Tax Swaps and the Commissioner’s Request for an AG Opinion
By staff. Filed in Opinion, Podcast, Uncategorized, Wayne_Pierce, economics, economy, education, elections, politics, property_taxes, school boards, school_boards, school_districts, texas_government, texas_legislature |Tags: Wayne_Pierce
Equity Center Radio |An Interview with Attorneys Buck Wood & Ray Bonilla
Buck Wood

Ray Bonilla
Today we are interviewing Buck Wood and Ray Bonilla, partners in the law firm of Ray, Wood & Bonilla. The broadcast will concentrate on the request by the Commissioner of Education to the Attorney General of the State of Texas for an opinion about whether school districts can use monies raised from maintenance and operations can be used to pay debt service on school district funds.

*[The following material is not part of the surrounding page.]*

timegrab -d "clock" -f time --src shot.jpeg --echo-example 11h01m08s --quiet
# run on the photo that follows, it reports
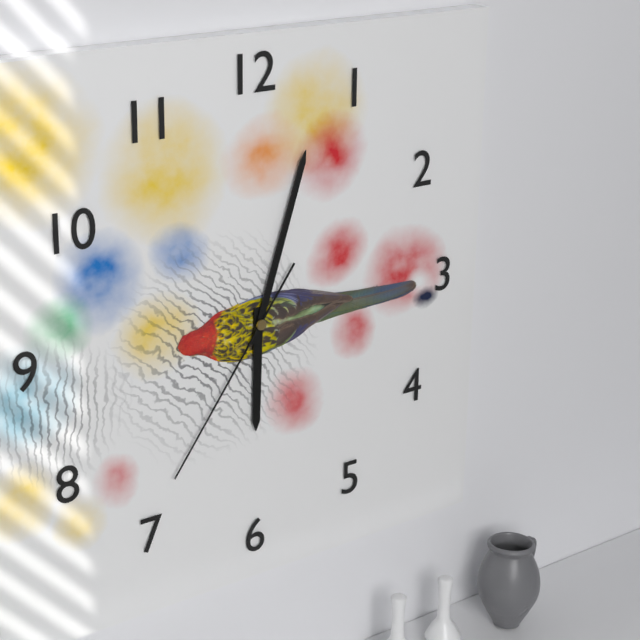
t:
6h03m36s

You may download the Commissioner’s Request for Opinion in a PDF format by clicking here.
As everyone in the school district community knows, the target revenue system perpetuated by HB 3646 has created a situation where many school districts are faced with incredibly tight budgets this school year. The outlook for upcoming years is even less favorable in many cases. Numerous districts were forced to use available fund balance to avoid making cuts in important programs and services.

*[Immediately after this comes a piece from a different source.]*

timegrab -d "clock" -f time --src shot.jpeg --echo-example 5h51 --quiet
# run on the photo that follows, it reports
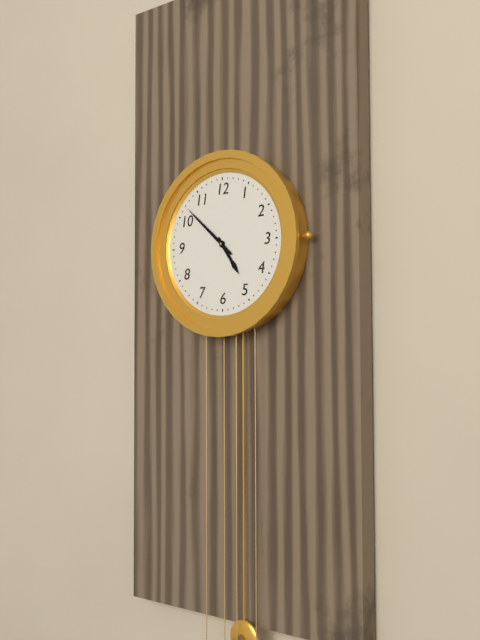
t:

In this environment, there has been tremendous pressure on districts to look for creative ways to expand funds available for operations, and there has been a great deal of talk about “tax swaps” and the appropriate use of M&O
and I&S tax revenues. In obvious response, on August 17, 2009, Commissioner of Education Robert Scott requested an opinion of the Attorney General on three important issues.
The questions presented to the Attorney General are:
- May current year M&O tax collections be used to pay debt service on school district bonds?
- May school districts pay debt service on bonds from unrestricted fund balance?
- May school districts pay debt service from Tier 1 funds received from the State?
The Equity Center recognizes the financial pressures on its member districts, and believes that the flexibility afforded by a positive AG opinion has the potential to provide at least some relief to many school districts. We filed a letter brief with the AG in which we emphasize the opinion of the Beaumont Court of Appeals in the 1939 case of Madeley v. Trustees of Conroe Indep. Sch. Dist., 130 S.E.2d 929 (Tex. Civ. App. – Beaumont 1939, writ dism’d, judgt cor.). In that case, the court concluded that surplus maintenance funds could be used to pay for capital expenditures. The relevant statutes have not changed in a material way. We contend that the operative question, then, is not whether maintenance taxes are current but whether they are needed for the support and operation of the schools. If not, they are surplus and can be used for debt service.
As for the use of unrestricted fund balance to pay debt service, we believe that such funds may be used for any constitutionally permissible purpose. That certainly includes payment of debt service on bonds issued by the district. Similarly, a review of the relevant statutes, as well as the legislative and administrative history relating to the permissible uses of Tier 1 funding, makes it clear that Tier 1 funds can be used to pay debt service costs.